Purification and characterisation of two alpha-glucosidases from termite workers macrotermes bellicosus (termitidae: macrotermitinae)

Objectives: The objective was to purify and characterise beta-glucosidases from termite Macrotermes bellicosus workers for use in glycobiotechnology and elucidate the role played by these enzymes in the degradation of plant material.

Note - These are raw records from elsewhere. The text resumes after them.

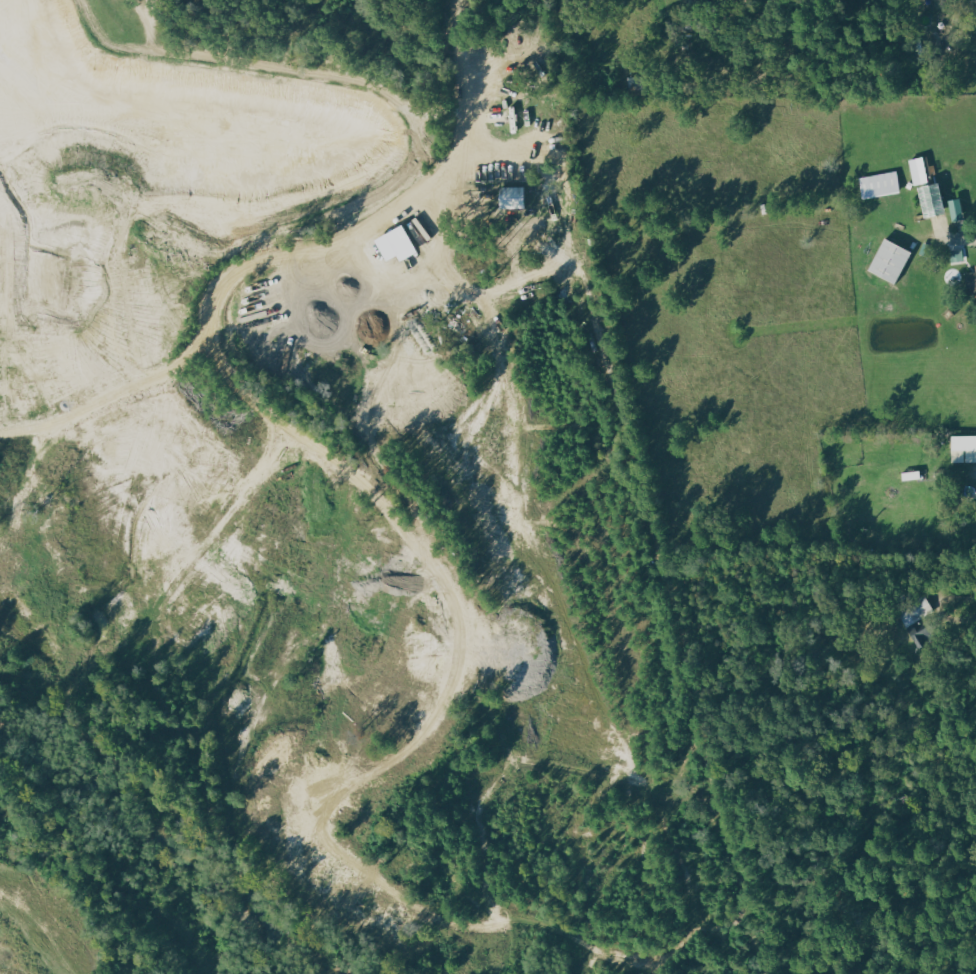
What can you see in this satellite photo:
road: (172, 147)
building: (879, 185)
building: (518, 197)
building: (928, 200)
building: (954, 211)
road: (393, 215)
road: (951, 238)
building: (887, 262)
building: (970, 284)
building: (962, 448)
road: (936, 608)
building: (917, 611)
river: (165, 841)
road: (43, 923)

Methodology and results: Two beta-glucosidases were purified by a three-step procedure consisting of ion-exchange, size-exclusion and hydrophobic interaction chromatography techniques. Beta-Glc A and B had molecular weights estimated at 204 and 216 kDa, respectively, by SDS-PAGE; and 209 and 230 kDa, respectively, by gel filtration. Both enzymes exhibited the same temperature and pH optima for pnitrophenyl-beta-D-glucopyranoside hydrolysis and were stable at 37°C. The enzymes showed a high specificity for the beta-glucosyl residue and preferred glucose-beta-(1-4) linkages to beta-(1-3), beta-(12) and beta-(1-6) linkages. Both beta-glucosidases were inhibited by sulfhydryl-binding reagents. Conclusions and application of findings: The enzymes isolated in this study appear to be distinct from other known beta-glucosidases in terms of substrate specificity and low K M value for cellobiose. The physiological role of the two beta-glucosidases in the digestive tract of the termite could be the digestion of di-and oligosaccharides derived from celluloses. The enzymes could be used as a tool in the structural analysis of D-glucose containing oligosaccharide chains of glycoproteins , glycolipids and cellulose.